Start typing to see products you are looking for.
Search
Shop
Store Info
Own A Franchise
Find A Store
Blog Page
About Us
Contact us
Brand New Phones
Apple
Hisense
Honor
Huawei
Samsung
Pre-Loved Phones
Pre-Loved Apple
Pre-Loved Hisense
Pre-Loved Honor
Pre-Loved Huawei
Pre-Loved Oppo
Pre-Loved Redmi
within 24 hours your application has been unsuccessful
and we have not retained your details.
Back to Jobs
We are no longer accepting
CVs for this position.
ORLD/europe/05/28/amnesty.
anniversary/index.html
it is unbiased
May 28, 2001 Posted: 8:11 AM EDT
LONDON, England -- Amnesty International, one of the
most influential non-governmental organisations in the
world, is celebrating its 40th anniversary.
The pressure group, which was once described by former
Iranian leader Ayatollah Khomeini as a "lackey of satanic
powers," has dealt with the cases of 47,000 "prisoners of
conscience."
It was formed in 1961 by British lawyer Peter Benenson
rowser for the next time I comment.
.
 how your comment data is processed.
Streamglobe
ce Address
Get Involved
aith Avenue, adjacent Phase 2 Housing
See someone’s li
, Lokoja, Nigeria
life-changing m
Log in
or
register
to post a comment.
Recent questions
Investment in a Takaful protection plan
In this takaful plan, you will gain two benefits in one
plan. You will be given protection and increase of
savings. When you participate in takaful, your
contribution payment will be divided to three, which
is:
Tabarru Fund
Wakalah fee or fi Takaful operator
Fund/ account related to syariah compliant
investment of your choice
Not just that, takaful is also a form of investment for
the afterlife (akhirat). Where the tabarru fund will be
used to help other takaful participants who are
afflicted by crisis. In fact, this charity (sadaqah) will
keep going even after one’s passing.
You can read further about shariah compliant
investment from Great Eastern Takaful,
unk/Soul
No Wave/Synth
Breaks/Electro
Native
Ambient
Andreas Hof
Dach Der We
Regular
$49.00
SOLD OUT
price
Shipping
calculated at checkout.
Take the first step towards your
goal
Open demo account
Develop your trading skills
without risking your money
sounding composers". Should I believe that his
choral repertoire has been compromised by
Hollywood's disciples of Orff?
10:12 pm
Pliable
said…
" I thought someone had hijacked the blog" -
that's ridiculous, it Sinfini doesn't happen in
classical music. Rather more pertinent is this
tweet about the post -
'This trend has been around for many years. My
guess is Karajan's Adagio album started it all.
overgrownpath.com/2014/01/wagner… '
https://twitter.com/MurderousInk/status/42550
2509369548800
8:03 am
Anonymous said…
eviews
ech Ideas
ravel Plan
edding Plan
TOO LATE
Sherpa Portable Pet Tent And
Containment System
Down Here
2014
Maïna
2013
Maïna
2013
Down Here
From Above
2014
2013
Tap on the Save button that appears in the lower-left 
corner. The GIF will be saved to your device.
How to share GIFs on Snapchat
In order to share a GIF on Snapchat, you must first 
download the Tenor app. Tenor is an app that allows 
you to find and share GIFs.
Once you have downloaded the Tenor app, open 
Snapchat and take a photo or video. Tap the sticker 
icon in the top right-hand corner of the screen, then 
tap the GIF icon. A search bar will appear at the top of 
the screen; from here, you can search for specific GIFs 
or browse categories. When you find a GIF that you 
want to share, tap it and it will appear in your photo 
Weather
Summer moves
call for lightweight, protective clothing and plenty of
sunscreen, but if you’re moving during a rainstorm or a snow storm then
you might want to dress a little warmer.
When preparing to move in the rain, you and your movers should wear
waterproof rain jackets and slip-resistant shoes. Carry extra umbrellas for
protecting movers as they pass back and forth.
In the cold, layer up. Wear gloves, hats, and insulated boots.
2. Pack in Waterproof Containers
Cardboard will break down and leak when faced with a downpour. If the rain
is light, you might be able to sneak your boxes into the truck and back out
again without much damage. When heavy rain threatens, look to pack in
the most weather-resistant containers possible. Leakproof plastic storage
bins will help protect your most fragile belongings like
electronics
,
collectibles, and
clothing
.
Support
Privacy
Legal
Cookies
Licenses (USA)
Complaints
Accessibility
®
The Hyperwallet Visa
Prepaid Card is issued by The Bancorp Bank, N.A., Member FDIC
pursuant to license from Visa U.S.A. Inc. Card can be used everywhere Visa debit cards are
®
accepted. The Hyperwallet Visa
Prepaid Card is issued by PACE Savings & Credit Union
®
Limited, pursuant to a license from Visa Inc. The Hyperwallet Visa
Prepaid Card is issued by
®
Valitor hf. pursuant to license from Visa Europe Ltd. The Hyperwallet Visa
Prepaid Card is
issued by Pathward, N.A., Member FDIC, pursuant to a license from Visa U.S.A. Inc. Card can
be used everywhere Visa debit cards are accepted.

■ ■ ■ ■

• Exercise goal: Wherever the string "issued" occurs in the data, copy the line that holds it.

• Response for this exercise:
Prepaid Card is issued by The Bancorp Bank, N.A., Member FDIC
Prepaid Card is issued by PACE Savings & Credit Union
Prepaid Card is issued by
issued by Pathward, N.A., Member FDIC, pursuant to a license from Visa U.S.A. Inc. Card can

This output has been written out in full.